19 May Recent Artcile, Childbirth: Can the U.S. Improve?
I love when childbirth related articles fall into mainstream media. The Sunday, LA Times published an article, “Childbirth: Can the U.S. improve?”. It highlights some of the biggest issues facing expectant parents now a days; high cesarean and induction rates, the growing strain on health care, and the refusal to allow for VBACs (Vaginal Births After Cesareans). I highly recommend spending a moment to read this eye opening article.
Childbirth: Can the U.S. improve?
By Lisa Girion
May 17, 2009
Ruby Wales holds her newborn, Carson. Her first doctor worried more about the risks of vaginal delivery than of cesarean, so she found a different one. C-sections are expensive. Doctors ask if we are doing too many.
After an emergency cesarean with her first baby, Ruby Wales was holding out for a vaginal birth with her second one.
With a toddler underfoot, the 33-year-old Mission Viejo woman wanted a faster recovery. But finding a physician to deliver her second child wasn’t easy. Her first obstetrician turned her down flat. “She said, ‘No — no way,’ ” Wales recalled.

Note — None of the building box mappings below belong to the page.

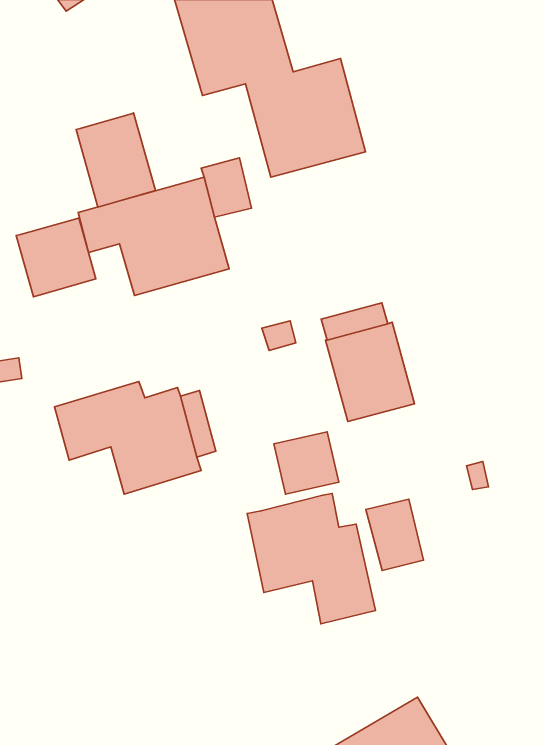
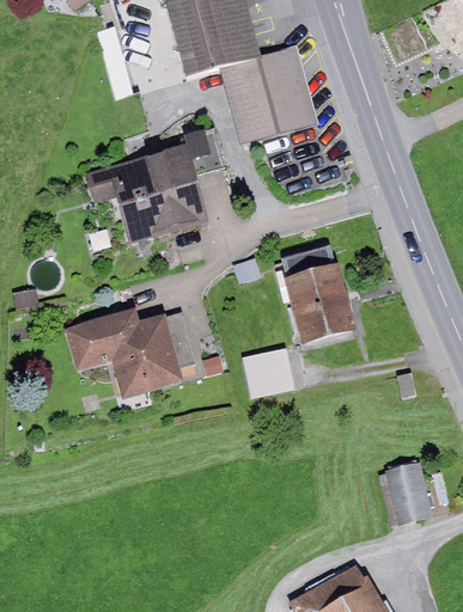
building: [76,113,155,207] -> none
building: [16,218,96,297] -> none
building: [247,493,375,624] -> none
building: [366,499,424,570] -> [385,464,432,521]

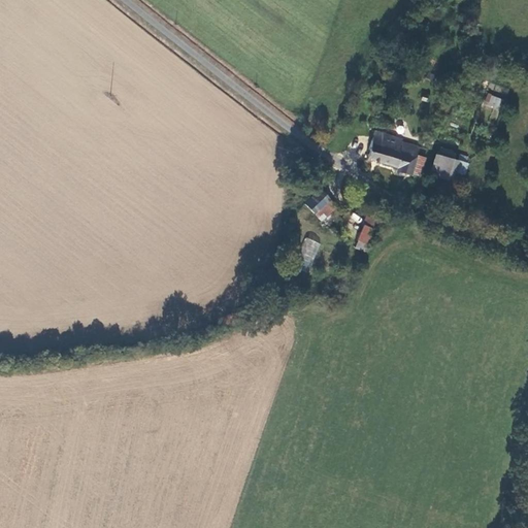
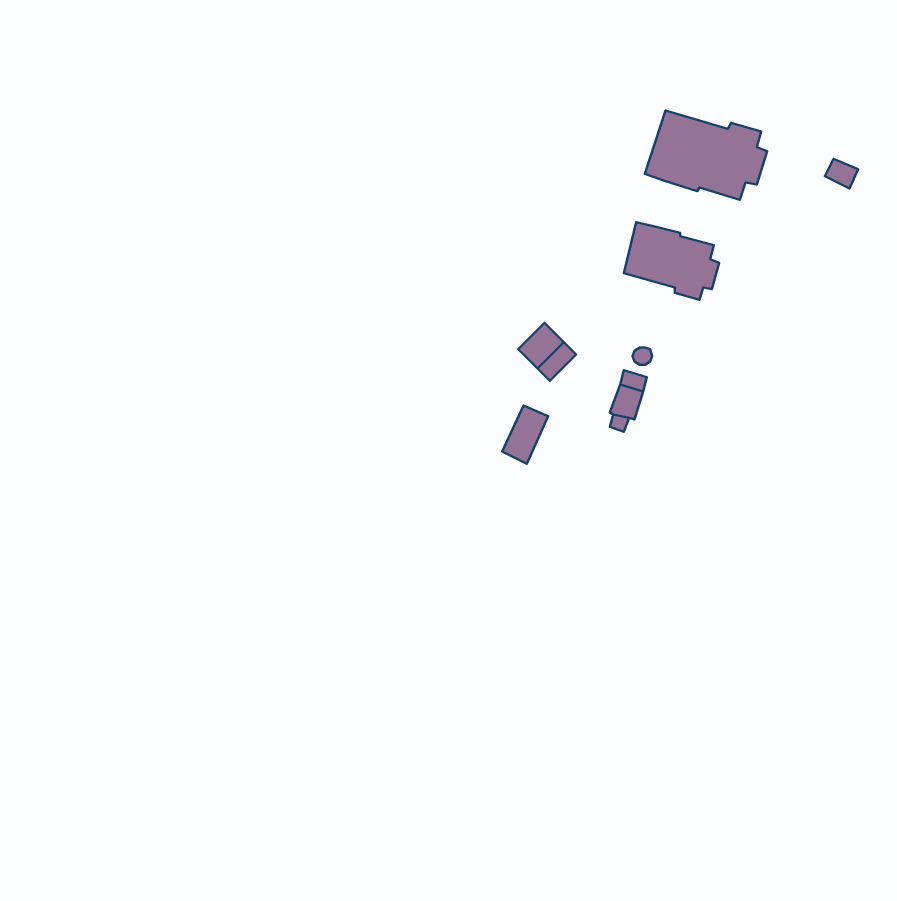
building: none -> [645,110,767,200]
building: [428,153,455,182] -> none

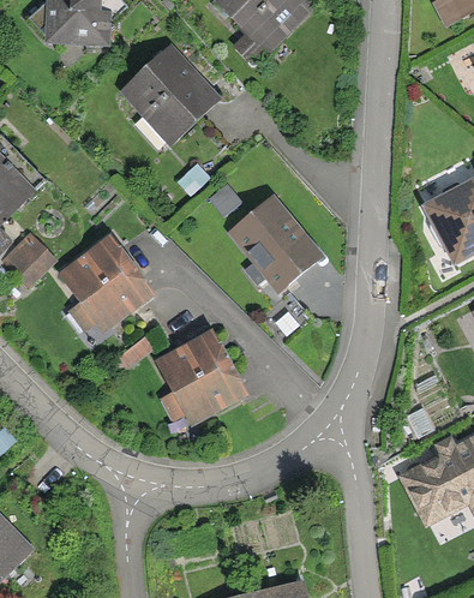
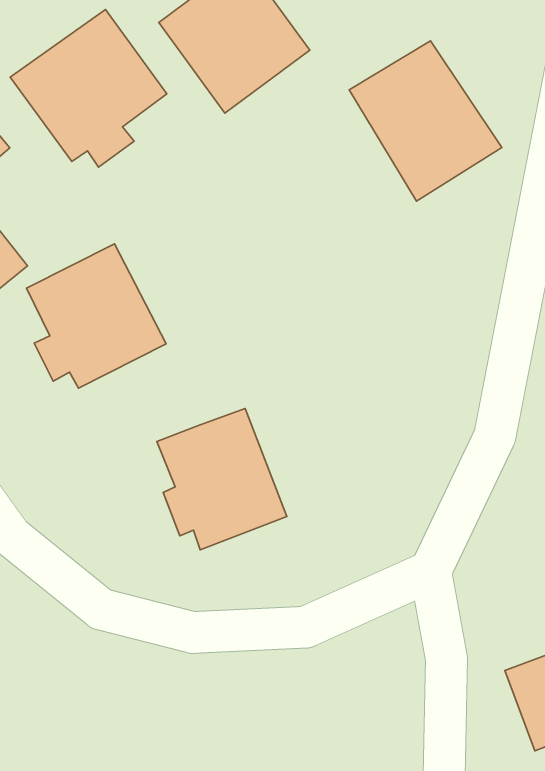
building: none -> [10,10,167,167]
building: [226,187,329,292] -> [349,41,502,201]

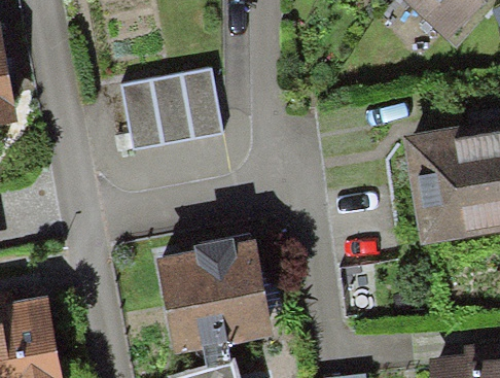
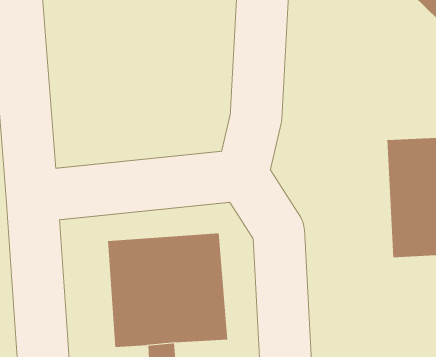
building: [121,69,221,148] -> none

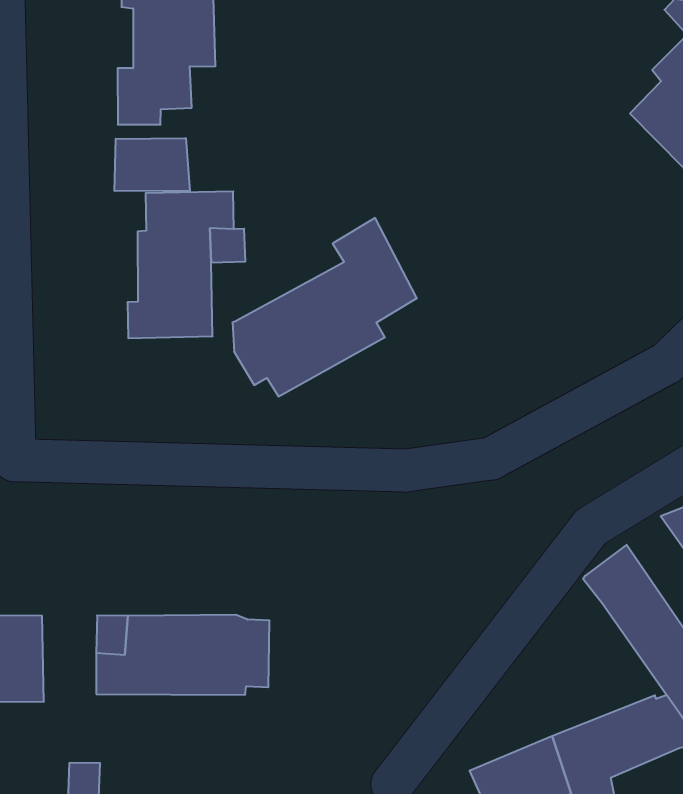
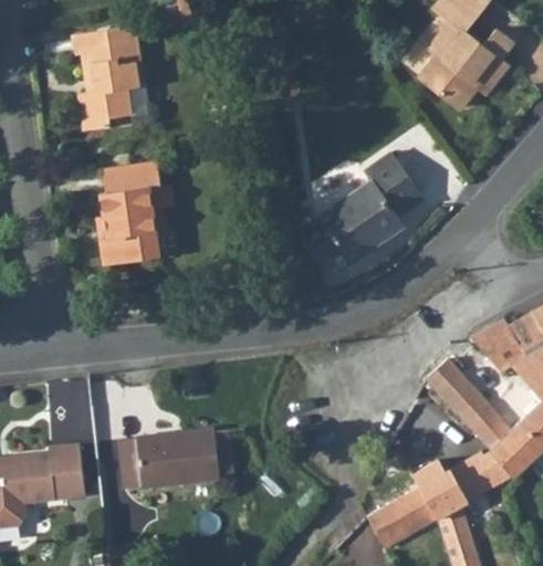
building: [115,138,190,191] -> none
building: [232,218,417,396] -> [302,146,419,269]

Once reserved for cases in which the life of the baby or mother was in danger, the cesarean is now routine. The most common operation in the U.S., it is performed in 31% of births, up from 4.5% in 1965.
With that surge has come an explosion in medical bills, an increase in complications — and a reconsideration of the cesarean as a sometimes unnecessary risk.
It is a big reason childbirth often is held up in healthcare reform debates as an example of how the intensive and expensive U.S. brand of medicine has failed to deliver better results and may, in fact, be doing more harm than good.
“We’re going in the wrong direction,” said Dr. Roger A. Rosenblatt, a University of Washington professor of family medicine who has written about what he calls the “perinatal paradox,” in which more intervention, such as cesareans, is linked with declining outcomes, such as neonatal intensive care admissions. Maternity care, he said, “is a microcosm of the entire medical enterprise.”
As the No. 1 cause of hospital admissions, childbirth is a huge part of the nation’s $2.4-trillion annual healthcare expenditure, accounting in hospital charges alone for more than $79 billion.
Because spending on the average uncomplicated cesarean for all patients runs about $4,500, nearly twice as much as a comparable vaginal birth, cesareans account for a disproportionate amount (45%) of delivery costs. (Among privately insured patients, uncomplicated cesareans run about $13,000.)
Pregnancy is the most expensive condition for both private insurers and Medicaid, according to a 2008 report by the Childbirth Connection, a New York think tank.
“The financial toll of maternity care on private [insurers]/employers and Medicaid/taxpayers is especially large,” the report said. “Maternity care thus plays a considerable role in escalating healthcare costs, which increasingly threaten the financial stability of families, employers, and federal and state budgets.”
The cesarean rate in the U.S. is higher than in most other developed nations. And in spite of a standing government goal of reducing such deliveries, the U.S. has set a new record every year for more than a decade.